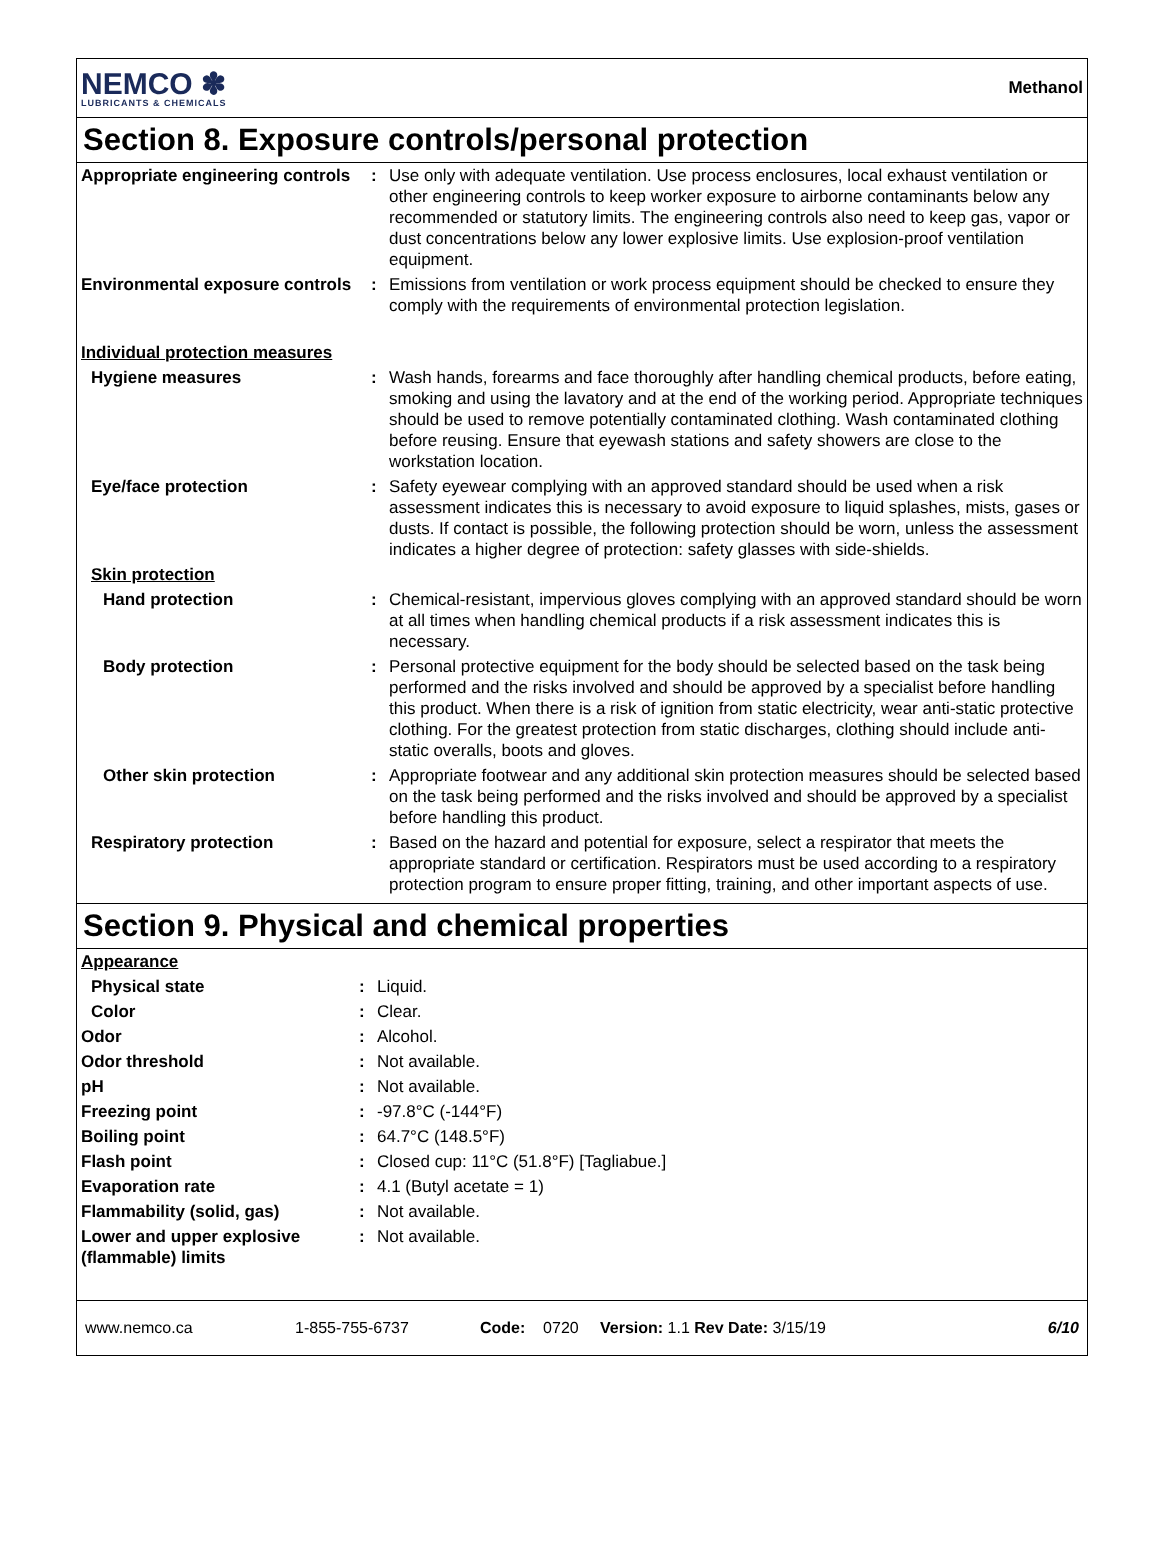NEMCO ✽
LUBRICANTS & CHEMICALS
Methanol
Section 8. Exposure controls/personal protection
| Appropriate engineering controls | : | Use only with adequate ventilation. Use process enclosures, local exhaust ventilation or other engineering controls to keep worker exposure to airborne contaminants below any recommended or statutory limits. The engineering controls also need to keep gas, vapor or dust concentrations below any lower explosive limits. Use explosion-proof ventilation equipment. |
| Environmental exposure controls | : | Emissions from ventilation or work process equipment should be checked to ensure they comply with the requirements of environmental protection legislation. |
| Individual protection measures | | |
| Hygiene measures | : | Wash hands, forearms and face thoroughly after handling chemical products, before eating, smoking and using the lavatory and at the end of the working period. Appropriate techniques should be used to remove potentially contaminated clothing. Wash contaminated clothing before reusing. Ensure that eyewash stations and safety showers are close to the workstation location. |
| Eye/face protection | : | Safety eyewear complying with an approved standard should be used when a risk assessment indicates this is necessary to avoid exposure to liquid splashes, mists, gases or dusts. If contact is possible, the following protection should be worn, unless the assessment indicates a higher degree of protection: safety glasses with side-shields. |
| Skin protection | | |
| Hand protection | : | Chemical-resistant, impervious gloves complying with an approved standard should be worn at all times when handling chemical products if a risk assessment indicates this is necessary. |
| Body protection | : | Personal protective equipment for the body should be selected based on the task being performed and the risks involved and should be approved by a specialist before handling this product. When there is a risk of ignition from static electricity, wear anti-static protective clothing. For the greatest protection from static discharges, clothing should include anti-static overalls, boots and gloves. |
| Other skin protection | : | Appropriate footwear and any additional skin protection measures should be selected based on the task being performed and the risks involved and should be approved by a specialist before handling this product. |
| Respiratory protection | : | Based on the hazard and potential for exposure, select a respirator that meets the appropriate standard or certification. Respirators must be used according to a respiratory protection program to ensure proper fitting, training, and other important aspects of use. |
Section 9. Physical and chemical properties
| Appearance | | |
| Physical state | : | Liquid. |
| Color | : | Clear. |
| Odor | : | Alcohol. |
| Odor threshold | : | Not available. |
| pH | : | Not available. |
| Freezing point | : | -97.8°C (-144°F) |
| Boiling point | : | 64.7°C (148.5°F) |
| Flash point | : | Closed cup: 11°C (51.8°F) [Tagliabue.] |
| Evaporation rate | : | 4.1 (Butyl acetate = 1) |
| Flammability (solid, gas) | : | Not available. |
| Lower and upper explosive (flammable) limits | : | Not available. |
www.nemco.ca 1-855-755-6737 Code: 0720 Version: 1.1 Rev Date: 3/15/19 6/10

+ + + + +

- **What to work on**
Within the data above, how many lines include the string "limits"? Only the number is required.

- **Problem solution**
2